» **ASSIGNMENT**: If a line in the records below contains the word "must", copy it out.

***** DATA LISTING *****

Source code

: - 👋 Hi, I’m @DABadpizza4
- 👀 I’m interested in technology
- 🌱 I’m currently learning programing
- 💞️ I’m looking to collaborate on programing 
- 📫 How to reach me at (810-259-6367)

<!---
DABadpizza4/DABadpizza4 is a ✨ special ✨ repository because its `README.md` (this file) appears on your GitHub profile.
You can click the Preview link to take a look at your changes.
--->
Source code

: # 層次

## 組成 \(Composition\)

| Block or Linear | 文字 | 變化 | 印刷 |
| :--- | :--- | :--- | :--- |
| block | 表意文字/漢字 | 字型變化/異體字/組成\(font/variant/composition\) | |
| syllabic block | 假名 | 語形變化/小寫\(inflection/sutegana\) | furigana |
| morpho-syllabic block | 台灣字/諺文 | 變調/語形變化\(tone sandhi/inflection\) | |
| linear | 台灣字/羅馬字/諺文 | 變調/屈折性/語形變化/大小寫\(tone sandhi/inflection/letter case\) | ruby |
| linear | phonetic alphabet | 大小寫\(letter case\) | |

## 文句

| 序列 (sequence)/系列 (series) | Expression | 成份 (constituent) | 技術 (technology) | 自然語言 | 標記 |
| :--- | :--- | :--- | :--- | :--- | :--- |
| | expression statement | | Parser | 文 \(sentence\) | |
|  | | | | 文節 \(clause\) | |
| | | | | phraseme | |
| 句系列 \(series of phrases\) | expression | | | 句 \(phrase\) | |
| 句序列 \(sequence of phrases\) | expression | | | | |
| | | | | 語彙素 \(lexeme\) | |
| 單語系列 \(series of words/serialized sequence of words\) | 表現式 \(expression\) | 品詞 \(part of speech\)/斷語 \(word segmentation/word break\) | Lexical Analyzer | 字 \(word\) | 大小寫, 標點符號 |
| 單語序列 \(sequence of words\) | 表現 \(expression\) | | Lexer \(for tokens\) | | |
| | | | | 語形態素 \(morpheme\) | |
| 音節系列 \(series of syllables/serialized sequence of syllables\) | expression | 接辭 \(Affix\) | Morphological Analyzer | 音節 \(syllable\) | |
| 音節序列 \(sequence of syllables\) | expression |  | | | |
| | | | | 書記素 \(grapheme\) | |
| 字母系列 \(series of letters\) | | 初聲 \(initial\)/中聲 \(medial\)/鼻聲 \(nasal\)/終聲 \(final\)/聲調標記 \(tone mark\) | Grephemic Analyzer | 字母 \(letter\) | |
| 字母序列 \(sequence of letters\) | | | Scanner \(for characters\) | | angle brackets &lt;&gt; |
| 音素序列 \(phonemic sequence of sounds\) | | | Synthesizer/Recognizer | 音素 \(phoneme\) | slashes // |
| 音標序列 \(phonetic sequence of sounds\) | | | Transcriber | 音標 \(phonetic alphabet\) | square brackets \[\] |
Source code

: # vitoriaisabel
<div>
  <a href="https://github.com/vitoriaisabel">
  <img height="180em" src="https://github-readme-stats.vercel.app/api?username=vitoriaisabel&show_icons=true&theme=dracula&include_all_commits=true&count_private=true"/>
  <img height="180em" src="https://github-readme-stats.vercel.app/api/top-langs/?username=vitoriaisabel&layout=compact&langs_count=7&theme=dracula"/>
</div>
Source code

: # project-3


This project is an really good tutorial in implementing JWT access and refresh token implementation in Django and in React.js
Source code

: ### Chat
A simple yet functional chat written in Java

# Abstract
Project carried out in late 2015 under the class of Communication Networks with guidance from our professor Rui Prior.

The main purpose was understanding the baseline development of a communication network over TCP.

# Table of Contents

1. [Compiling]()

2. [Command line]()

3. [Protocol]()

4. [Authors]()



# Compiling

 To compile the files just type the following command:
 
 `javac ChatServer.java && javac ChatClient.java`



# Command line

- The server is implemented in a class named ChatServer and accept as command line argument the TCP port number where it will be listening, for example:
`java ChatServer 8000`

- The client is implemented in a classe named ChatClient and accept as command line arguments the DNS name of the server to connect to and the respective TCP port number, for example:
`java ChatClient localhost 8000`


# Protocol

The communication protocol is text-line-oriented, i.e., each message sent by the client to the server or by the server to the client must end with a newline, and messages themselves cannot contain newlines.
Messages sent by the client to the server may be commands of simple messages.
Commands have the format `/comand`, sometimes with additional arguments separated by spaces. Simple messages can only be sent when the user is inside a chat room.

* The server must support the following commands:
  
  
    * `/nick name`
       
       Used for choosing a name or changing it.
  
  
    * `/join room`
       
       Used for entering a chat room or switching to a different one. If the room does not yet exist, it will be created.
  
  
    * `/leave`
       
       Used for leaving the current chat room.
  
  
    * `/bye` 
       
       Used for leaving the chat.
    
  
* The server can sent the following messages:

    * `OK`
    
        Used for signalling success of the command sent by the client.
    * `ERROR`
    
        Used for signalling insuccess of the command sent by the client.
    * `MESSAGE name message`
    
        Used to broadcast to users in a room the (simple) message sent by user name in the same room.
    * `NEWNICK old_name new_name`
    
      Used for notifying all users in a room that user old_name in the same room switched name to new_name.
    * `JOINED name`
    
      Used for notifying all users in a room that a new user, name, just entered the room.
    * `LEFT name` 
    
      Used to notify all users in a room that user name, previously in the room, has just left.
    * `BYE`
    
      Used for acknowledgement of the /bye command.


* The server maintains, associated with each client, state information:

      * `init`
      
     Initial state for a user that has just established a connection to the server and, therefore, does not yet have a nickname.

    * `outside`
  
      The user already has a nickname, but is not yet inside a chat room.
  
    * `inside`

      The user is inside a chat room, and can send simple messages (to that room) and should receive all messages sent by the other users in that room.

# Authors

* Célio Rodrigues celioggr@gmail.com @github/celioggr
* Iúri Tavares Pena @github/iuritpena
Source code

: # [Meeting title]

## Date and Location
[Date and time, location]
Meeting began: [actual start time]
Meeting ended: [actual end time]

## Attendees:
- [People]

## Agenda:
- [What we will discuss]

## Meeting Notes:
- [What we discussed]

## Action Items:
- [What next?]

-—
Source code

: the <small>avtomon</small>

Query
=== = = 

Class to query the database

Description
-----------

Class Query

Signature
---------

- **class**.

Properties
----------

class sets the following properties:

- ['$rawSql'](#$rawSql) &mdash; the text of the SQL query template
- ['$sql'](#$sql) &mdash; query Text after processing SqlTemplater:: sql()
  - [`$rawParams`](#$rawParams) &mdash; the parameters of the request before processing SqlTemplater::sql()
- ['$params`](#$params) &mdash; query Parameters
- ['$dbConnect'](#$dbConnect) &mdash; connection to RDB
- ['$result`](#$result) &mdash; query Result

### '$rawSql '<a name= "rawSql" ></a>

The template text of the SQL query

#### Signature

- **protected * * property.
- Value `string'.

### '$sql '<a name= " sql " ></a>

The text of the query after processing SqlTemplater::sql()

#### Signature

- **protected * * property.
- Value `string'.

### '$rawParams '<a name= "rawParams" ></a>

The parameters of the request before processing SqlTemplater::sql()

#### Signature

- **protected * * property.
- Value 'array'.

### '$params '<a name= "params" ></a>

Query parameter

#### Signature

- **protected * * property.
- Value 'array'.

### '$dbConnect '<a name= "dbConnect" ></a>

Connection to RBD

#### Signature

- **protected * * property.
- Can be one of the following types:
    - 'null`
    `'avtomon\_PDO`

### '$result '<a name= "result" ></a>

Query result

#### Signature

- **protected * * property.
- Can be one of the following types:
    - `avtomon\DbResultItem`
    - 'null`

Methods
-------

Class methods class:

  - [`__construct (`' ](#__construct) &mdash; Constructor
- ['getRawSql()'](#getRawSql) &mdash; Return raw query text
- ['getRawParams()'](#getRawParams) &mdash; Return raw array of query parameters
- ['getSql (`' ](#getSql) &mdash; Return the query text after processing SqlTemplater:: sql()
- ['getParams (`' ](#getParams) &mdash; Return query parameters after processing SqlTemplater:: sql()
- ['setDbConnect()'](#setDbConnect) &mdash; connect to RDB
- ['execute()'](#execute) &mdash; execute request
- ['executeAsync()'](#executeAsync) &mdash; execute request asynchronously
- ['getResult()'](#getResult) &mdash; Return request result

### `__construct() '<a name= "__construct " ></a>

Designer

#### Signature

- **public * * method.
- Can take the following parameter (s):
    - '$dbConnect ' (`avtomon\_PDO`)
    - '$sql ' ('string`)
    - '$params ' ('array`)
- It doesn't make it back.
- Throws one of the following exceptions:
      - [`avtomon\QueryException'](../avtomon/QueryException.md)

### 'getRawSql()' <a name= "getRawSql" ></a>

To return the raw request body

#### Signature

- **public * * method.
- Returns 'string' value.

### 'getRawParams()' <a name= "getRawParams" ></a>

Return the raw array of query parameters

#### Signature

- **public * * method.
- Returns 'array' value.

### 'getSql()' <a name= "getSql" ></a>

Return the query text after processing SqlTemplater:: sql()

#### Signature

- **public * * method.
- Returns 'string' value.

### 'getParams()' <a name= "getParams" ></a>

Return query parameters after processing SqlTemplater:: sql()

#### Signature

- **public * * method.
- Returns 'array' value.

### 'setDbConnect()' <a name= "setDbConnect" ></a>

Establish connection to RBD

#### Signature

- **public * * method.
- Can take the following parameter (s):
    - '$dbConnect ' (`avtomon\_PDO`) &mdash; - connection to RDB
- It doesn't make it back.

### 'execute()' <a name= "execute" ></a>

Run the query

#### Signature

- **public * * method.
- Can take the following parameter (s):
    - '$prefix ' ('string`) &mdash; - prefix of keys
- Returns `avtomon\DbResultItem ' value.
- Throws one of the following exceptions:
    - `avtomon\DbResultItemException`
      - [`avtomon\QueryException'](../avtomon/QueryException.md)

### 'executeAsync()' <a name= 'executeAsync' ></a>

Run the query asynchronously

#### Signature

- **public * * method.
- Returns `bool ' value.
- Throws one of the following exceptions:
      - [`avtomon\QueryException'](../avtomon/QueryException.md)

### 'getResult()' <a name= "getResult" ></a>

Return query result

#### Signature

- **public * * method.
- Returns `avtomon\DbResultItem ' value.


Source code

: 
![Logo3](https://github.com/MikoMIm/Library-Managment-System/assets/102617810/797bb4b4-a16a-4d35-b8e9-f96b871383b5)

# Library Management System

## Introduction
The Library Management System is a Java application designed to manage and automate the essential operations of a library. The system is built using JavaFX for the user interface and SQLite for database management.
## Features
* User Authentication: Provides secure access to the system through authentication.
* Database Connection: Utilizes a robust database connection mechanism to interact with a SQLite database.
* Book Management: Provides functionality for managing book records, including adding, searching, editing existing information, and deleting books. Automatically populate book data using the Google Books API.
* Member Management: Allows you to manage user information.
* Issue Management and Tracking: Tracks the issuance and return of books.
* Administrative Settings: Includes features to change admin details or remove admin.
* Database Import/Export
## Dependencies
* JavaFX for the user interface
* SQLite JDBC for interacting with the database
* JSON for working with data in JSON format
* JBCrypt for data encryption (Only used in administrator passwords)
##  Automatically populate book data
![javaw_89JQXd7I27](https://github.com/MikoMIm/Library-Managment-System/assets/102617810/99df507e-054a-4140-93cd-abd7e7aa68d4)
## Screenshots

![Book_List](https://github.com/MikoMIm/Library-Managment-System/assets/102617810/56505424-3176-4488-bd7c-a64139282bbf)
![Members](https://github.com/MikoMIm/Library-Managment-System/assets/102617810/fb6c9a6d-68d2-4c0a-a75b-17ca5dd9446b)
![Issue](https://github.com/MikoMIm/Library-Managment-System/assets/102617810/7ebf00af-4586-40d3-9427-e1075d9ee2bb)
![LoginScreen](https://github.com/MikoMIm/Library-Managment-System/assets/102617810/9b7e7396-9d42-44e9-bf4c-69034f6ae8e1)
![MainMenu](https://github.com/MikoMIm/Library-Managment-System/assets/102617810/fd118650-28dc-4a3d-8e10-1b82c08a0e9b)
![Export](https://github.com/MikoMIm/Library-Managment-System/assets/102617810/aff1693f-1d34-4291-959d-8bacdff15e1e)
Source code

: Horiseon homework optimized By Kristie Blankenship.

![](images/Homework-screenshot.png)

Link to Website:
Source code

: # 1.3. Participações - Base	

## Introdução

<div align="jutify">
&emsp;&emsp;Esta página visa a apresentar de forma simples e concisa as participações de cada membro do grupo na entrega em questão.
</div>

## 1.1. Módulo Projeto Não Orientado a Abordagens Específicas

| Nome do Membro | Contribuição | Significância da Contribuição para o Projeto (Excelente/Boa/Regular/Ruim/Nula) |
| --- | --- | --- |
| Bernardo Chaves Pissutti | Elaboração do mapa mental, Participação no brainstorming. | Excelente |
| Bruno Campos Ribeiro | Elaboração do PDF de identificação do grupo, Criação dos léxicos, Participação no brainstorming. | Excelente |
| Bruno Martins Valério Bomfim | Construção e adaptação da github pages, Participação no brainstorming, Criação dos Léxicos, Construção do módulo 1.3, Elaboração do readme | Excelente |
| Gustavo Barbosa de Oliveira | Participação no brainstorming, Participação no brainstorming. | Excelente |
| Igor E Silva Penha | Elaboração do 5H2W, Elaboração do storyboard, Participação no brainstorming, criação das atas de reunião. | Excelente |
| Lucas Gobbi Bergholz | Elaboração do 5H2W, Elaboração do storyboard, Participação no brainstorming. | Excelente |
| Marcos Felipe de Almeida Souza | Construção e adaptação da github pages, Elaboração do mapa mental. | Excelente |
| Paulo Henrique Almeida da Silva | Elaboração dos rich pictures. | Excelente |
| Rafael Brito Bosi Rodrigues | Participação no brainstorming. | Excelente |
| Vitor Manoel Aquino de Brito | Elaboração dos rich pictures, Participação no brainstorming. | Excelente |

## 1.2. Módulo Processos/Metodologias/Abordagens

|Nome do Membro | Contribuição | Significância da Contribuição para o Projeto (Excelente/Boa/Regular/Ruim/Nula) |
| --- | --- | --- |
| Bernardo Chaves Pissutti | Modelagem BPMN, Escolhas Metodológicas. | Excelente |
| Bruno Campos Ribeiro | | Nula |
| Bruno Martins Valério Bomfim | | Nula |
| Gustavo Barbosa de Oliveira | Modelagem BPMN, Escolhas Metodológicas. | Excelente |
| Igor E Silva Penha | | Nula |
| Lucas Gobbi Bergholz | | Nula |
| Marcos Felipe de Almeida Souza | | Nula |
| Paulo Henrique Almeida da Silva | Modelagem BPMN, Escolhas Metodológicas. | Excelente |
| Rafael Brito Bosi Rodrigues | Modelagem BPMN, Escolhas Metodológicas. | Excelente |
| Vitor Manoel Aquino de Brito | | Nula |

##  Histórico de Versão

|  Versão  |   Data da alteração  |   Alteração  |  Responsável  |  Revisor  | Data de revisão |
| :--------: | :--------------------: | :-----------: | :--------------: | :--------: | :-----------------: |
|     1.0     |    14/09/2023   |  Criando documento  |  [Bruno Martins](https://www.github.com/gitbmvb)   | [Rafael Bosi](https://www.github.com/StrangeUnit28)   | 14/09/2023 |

*****

» **EXERCISE SOLUTION**:
The communication protocol is text-line-oriented, i.e., each message sent by the client to the server or by the server to the client must end with a newline, and messages themselves cannot contain newlines.
* The server must support the following commands:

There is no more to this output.